ECLI:NL:RVS:2023:2555
Raad van State
- Voorlopige voorziening
- Rechtspraak.nl
Afwijzing verzoek om voorlopige voorziening in asielzaak na eerdere afwijzing verblijfsvergunning
Op 4 juli 2023 heeft de voorzieningenrechter van de Afdeling bestuursrechtspraak van de Raad van State uitspraak gedaan in een zaak betreffende een vreemdeling die een verblijfsvergunning asiel voor bepaalde tijd had aangevraagd. De staatssecretaris van Justitie en Veiligheid had deze aanvraag op 19 juli 2021 opnieuw afgewezen. De vreemdeling, vertegenwoordigd door mr. K. Mohasselzadeh, heeft tegen deze afwijzing beroep aangetekend bij de rechtbank Den Haag, die op 20 april 2023 het beroep ongegrond verklaarde. Hierop heeft de vreemdeling hoger beroep ingesteld en verzocht om een voorlopige voorziening.
De voorzieningenrechter heeft in zijn overwegingen vastgesteld dat het hoger beroep niet leidt tot vernietiging van de uitspraak van de rechtbank. De vreemdeling had in zijn vierde grief een beroep gedaan op artikel 8 van het Europees Verdrag voor de Rechten van de Mens (EVRM), maar de rechtbank had terecht geoordeeld dat de door de vreemdeling aangevoerde argumenten niet voldoende concreet waren om te toetsen of zijn uitzetting in strijd zou zijn met dit artikel. De vreemdeling werd geadviseerd om een reguliere verblijfsvergunning aan te vragen.

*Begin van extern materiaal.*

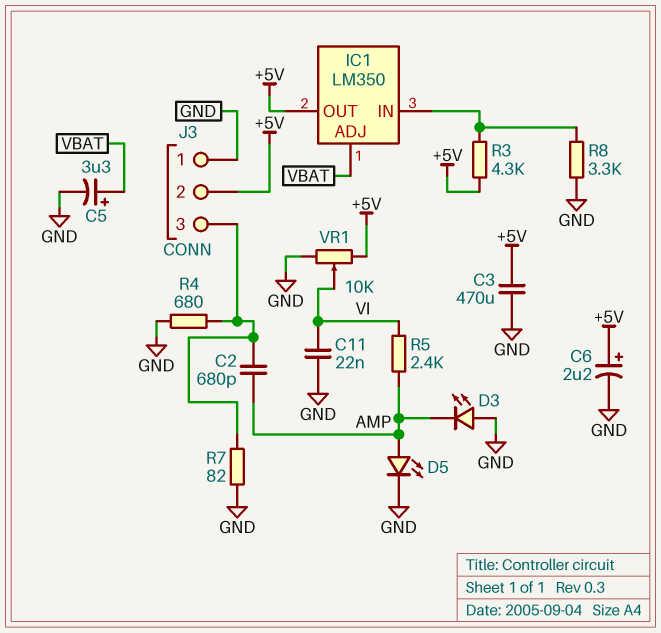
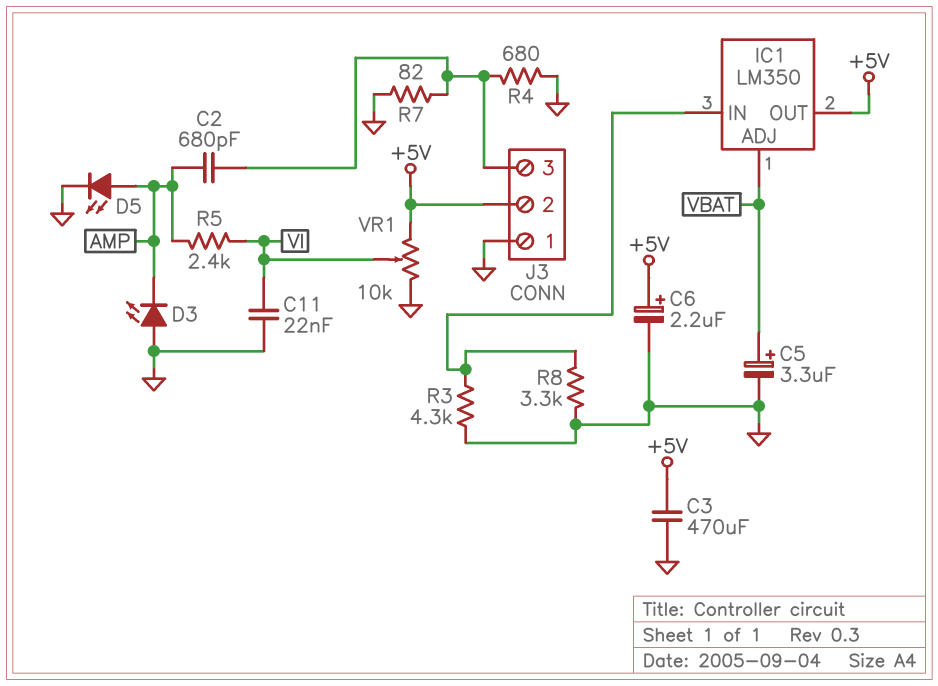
R3: 4.3k (+5V, IC1/IN) -> 4.3k (GND, IC1/IN)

De voorzieningenrechter heeft geconcludeerd dat het hoger beroep ongegrond is en de uitspraak van de rechtbank bevestigt. Het verzoek om een voorlopige voorziening is afgewezen, en de staatssecretaris hoeft geen proceskosten te vergoeden. De uitspraak is openbaar uitgesproken op 4 juli 2023.